Тут уж я взвыл, наверно в деревне было слышно, смотрю — это отец капеллан. Таким злющим я его в жизни не видел. «Чего, — спрашивает, — ты зашёл опять в капеллу, когда ты работу уже кончил, и зачем кричал?» А сам-то меня тумаками угощает и справа и слева — аж искры из глаз сыплются. Упал я на колени: «Преподобный отец, — отвечаю, — испугался, куда ты из капеллы делся». А он посинел даже: «Убью, — грозит, — если такое повторишь. — там я был, а ты, разиня, меня не видел». — «Правда, — говорю, — отец капеллан, истинная правда, ты там был». А сам трясусь. «Ну помни же», — сказал и отпустил меня. А я иду да опять трясусь. Не иначе, думаю, как… — тут рассказчик понизил голос, пугливо оглянулся и закончил полушёпотом: — Не иначе, думаю, как тут… нечистая сила.
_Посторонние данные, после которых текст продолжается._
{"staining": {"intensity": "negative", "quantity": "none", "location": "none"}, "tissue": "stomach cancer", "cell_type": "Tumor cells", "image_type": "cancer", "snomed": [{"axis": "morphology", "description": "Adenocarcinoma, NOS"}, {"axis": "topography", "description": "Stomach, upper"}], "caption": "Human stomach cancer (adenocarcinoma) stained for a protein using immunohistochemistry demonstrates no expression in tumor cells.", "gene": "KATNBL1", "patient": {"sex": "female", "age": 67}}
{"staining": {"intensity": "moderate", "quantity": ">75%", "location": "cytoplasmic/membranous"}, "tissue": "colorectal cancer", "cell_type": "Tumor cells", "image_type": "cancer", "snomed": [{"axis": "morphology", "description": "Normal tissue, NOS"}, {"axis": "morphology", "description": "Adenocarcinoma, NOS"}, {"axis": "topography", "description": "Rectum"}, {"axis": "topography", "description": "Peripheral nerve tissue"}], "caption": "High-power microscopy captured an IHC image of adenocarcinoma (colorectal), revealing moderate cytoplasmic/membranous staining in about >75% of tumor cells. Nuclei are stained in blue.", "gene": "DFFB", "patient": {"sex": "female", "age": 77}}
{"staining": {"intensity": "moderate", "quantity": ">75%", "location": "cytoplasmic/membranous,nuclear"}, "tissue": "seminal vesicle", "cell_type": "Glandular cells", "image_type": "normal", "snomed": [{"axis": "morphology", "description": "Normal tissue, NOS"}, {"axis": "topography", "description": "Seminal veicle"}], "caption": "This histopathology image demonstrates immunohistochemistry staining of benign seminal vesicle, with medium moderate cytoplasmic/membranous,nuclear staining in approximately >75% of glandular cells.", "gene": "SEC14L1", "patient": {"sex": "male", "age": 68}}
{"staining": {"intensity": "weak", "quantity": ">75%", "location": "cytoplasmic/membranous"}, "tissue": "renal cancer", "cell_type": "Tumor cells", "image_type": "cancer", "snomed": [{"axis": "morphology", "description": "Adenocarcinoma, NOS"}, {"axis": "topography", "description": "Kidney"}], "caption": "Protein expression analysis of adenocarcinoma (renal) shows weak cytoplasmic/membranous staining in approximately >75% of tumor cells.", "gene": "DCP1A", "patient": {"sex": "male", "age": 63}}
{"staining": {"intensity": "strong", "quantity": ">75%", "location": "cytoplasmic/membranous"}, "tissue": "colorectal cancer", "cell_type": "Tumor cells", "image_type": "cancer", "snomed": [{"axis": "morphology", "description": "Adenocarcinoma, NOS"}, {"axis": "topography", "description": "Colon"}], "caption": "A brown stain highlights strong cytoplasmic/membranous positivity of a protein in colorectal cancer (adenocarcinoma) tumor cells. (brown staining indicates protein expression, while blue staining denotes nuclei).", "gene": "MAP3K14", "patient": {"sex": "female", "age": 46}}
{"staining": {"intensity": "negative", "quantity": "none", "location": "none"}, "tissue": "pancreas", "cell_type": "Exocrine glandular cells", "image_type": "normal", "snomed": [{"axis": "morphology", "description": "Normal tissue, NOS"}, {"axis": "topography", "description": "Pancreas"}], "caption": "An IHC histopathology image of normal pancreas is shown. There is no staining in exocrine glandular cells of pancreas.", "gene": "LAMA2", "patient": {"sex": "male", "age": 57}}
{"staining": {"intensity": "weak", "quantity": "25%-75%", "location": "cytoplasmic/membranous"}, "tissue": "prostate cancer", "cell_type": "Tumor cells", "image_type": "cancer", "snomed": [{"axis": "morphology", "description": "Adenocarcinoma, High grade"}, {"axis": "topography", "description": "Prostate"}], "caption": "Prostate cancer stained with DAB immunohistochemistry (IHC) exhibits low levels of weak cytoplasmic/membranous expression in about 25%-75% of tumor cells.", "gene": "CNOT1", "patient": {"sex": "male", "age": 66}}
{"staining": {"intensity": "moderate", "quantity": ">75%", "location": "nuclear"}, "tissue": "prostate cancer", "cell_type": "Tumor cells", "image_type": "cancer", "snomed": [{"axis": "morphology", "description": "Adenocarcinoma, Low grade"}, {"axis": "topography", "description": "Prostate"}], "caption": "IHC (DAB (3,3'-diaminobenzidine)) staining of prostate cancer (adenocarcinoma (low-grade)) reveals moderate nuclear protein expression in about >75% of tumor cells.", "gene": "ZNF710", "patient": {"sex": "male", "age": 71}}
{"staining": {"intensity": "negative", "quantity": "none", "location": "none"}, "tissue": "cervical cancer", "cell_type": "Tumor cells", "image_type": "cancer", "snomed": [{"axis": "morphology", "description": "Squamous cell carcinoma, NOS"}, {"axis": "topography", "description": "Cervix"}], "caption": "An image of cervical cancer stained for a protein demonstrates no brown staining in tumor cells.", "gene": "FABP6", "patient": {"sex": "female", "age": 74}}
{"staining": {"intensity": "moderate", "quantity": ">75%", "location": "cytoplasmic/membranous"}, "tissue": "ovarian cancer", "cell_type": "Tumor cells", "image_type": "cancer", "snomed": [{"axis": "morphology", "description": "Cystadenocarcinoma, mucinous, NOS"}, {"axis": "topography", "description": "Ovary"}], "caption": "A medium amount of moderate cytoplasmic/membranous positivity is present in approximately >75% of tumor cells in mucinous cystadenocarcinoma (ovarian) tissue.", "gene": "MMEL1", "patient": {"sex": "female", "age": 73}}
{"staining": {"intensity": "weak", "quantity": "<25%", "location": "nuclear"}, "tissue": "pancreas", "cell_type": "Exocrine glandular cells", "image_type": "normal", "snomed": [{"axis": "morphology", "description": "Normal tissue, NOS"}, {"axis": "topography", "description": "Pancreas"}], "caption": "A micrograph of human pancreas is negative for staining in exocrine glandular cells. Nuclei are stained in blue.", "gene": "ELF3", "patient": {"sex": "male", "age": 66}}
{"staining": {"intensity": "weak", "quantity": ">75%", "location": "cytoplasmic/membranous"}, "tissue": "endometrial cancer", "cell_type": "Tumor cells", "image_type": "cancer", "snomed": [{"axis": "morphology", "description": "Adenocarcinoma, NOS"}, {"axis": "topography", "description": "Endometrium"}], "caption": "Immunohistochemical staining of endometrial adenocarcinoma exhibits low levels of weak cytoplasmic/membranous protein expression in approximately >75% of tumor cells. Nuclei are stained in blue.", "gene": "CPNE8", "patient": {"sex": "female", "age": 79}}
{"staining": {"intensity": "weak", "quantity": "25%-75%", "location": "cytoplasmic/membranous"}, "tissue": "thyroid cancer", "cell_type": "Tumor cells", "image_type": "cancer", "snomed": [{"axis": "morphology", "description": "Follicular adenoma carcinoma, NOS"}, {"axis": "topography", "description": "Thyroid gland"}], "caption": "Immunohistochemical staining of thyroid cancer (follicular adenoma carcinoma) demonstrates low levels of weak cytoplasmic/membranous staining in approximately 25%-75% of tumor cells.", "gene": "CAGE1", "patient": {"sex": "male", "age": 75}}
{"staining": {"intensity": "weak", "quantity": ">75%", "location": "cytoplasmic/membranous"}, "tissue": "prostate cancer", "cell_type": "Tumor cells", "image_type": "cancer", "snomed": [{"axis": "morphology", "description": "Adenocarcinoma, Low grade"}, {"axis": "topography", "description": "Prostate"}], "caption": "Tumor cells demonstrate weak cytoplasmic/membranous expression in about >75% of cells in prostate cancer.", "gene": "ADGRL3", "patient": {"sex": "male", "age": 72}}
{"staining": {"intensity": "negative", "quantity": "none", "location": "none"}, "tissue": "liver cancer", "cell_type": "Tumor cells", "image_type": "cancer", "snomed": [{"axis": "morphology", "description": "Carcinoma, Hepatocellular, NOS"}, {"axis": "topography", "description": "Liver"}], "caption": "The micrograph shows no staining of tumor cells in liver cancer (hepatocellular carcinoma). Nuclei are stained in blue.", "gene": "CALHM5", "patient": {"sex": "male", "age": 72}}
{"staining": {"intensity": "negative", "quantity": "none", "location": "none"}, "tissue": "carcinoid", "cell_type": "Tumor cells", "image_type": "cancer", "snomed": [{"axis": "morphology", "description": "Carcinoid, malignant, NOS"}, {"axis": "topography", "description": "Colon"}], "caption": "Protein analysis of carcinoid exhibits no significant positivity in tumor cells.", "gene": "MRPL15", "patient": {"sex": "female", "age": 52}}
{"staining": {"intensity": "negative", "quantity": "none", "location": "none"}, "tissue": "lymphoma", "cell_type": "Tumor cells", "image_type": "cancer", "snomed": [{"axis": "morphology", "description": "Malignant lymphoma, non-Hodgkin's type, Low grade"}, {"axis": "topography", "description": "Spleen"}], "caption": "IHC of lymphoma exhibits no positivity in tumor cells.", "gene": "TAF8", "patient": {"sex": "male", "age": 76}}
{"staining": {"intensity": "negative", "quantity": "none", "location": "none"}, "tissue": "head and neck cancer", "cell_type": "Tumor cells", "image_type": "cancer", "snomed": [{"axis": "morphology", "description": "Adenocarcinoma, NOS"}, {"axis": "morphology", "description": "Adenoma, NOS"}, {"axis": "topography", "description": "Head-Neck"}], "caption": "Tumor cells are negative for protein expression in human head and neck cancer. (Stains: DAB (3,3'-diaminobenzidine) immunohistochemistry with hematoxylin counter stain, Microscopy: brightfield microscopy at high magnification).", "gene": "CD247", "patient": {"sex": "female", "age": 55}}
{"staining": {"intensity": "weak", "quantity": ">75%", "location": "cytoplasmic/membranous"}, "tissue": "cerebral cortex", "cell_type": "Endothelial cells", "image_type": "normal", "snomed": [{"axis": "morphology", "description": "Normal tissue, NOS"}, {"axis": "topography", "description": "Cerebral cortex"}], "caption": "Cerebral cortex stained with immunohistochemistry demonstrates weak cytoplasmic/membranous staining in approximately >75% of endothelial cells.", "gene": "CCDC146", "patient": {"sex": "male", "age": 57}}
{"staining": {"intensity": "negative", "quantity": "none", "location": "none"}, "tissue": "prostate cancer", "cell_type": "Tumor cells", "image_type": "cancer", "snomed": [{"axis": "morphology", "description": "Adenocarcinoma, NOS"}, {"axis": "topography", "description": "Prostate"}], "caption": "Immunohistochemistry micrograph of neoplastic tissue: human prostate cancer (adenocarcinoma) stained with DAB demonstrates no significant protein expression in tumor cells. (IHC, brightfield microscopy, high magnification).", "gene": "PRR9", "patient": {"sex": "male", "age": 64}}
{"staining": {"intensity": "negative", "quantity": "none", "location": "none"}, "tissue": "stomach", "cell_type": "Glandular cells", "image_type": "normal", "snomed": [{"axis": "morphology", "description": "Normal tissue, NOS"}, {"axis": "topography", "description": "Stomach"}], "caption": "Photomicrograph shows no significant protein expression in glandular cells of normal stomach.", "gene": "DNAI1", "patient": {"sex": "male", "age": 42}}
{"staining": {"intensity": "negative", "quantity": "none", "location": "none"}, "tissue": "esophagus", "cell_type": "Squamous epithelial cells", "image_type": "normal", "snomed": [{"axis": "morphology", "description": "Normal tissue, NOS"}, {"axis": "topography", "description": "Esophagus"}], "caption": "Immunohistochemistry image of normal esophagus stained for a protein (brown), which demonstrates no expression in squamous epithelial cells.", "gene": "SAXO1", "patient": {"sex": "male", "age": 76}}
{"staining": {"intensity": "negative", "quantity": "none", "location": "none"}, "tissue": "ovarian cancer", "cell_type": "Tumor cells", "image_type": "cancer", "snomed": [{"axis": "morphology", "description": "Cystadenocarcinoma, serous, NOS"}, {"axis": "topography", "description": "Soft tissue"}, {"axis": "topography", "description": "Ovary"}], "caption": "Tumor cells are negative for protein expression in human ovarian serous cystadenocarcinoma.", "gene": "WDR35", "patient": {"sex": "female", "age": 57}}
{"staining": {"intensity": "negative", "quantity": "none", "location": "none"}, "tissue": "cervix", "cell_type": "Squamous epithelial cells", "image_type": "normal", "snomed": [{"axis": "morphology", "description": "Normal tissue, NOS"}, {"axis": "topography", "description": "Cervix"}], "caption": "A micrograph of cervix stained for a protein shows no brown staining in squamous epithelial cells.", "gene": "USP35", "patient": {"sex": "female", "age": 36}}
Глаза слушателей округлились и наполнились неподдельным ужасом: нечистая сила для них была такой же реальной, как пожар, град или чума, но ещё и непонятной и потому более страшной.
В общем смятении никто не заметил, как Гунт приблизился к Дреку и, наклонившись к самому его уху, спросил почти шёпотом:
— Скажи, Дрек, а ты не догадался, когда искал капеллана, заглянуть за статую святого Стефана? — Никто этого не слышал, кроме пилигрима: опершись грудью на стол и переводя внимательные быстрые глаза с одного собеседника на другого, он старался не упустить ничего, что могло быть полезным для его страшного дела.
Глава X
Замок пробуждался рано. Уже закончился завтрак, когда солнце едва поднялось над вершиной соседней горы. Отдохнувший и накормленный, пилигрим почтительно преклонил колена перед госпожой Элеонорой:
— Благодарю тебя, благородная графиня, за приют и за пищу, — сказал он. — Разреши теперь скромному страннику удалиться до вечера: по обету, данному мной во славу богородицы, должен я ежедневно несколько часов проводить в уединённом месте в благочестивых размышлениях, стоя под палящим солнцем или под дождём и ветром, а затем бичевать себя по обнажённому телу толстой верёвкой с узлами.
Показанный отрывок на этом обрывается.